Lui entra, fa le prove nel silenzio vuoto dell’Arena e poi fila dritto in camerino, quello là in fondo con i gradini lucidi davanti. Lei, la rediviva, aspetta in albergo e schiamazza al cellulare con la voce più chioccia del solito. Poi, quando sul palco parte la finale, si portano via il Festivalbar numero 43 e firmano l’albo d’oro: Ligabue è il vincitore assoluto, Gianna Nannini ha inciso il miglior cd, che ha un titolo profetico, Grazie. In effetti, dice lei, «è stato il mio anno magico, avevo cambiato squadra di produttori e mai come questa volta sono ritornata così tante volte al numero uno della classifica». Fossero usciti a braccetto dall’Arena di Verona, ecco quella sarebbe stata la foto musicale del 2006, l’uno rockettaro, l’altra anche, tutti e due ruvidi e vissuti come si deve per far canzoni che rimangono nelle parole della gente. E così, spiega Ligabue, «Questo è un premio di quelli che a me piacciono. Non a caso, è dal ’90 che ci vengo». Quando arrivò qui, a settembre, era un pischello allo sbaraglio, trent’anni di normalità vissuti a Correggio e un singolo che aveva l’uzzo provinciale di chi non vede l’ora di uscirne, da là: Balliamo sul mondo. Dopo ha fatto “un fandango” e oggi è Ligabue, quello che qui nei camerini, abbronzatissimo dopo due settimane in Sardegna, si allarga la camicia a fiori e dice d’un fiato che «mi piace sempre fare quella roba lì, mi piace fare concerti in tutte le salse possibili. Durante la tournée negli stadi di questa estate mi sono ritrovato addosso la più grande armonia degli ultimi sedici anni». Perciò, proprio perché di quella roba lì non può farne a meno, il 3 ottobre ritorna a suonare proprio partendo da Verona: lungo tour, piccoli locali, tutti teatri (e poi a Natale esce un dvd riassuntivo). «Sarà – dice con un sorriso largo così – tutto assolutamente acustico e in scaletta ci piazzo anche canzoni che non faccio da un pezzo, come Sono qui per l’amore, Camera con vista sul deserto e Sogni rock’n’roll. Per dirla tutta, vorrei addirittura togliere la sezione ritmica nella prima parte del concerto e cantare lì fermo davanti alla gente. Certo stare seduto su di una seggiola sul palco per me è difficile. Ma mi costringo, costringo a farlo anche il mio pubblico e poi vediamo che cosa ne viene fuori».
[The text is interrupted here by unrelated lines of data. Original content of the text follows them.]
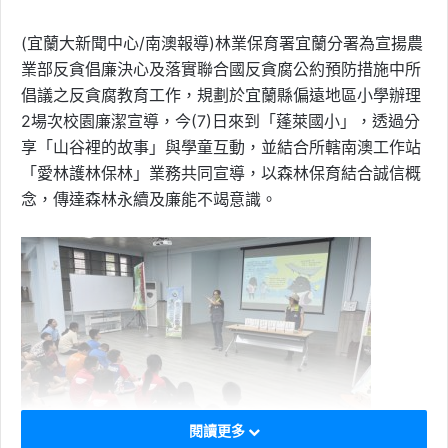
(宜蘭大新聞中心/南澳報導)林業保育署宜蘭分署為宣揚農
業部反貪倡廉決心及落實聯合國反貪腐公約預防措施中所
倡議之反貪腐教育工作，規劃於宜蘭縣偏遠地區小學辦理
2場次校園廉潔宣導，今(7)日來到「蓬萊國小」，透過分
享「山谷裡的故事」與學童互動，並結合所轄南澳工作站
「愛林護林保林」業務共同宣導，以森林保育結合誠信概
念，傳達森林永續及廉能不竭意識。
閱讀更多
Saranno ventiquattro concerti (all’Arcimboldi di Milano il 17 novembre, al Gran Teatro di Roma il 24) e altre settanta ore di rock sudato e qualche volta pensieroso, suonato con la sua Banda a ranghi ridotti (un solo chitarrista, Mel Previte) e con Mauro Pagani che «dalla sua bottega stavolta tirerà fuori anche un sax che non ha mai suonato». Tutti seduti, allora, su e giù dal palco. Volendo, sarà l’altra faccia del Ligabue che ieri sera ha fatto saltare in piedi i quattordicimila dell’Arena (compreso Totti, che ha fatto una sorpresa a Ilary sotto il palco) con l’ormai alluvionale Happy hour (strimpellata anche da uno spot di telefonini) e quella Le donne lo sanno che è una stilettata ai luoghi comuni da Bar Mario, il trionfo del bon vivant che a un certo punto fa i conti con la realtà e ci trova belle palate di disillusione. Sarà, nei teatri, il Liga pensieroso e sorridente che pensa da mediano fuoriclasse e qui, arrotolandosi al polso un piccolo braccialetto di borchie, parla più di Giacinto Facchetti che del Festivalbar diventato di nuovo suo. «Magari il suo esempio riuscisse a contagiare l’ambiente del calcio. Credo che lui abbia sofferto lo scandalo di questi mesi e lo scudetto gli abbia risarcito un po’ del dolore. Quando parlo da tifoso anch’io dico tante stupidaggini, ma stavolta ho sentito una tizia al telegiornale che diceva la cosa giusta: “Per un giorno tutti possiamo permetterci di essere interisti”». Lui lo è stato da sempre ma a modo suo, vittorioso senza bisogno di giudici, una locomotiva sui binari del luogo comune che con i suoi testi diventa spettacolare, dirompente, quasi pedagogico come quei bambini che sanno fare ooohh anche a quarantasei anni vissuti così e così tanto».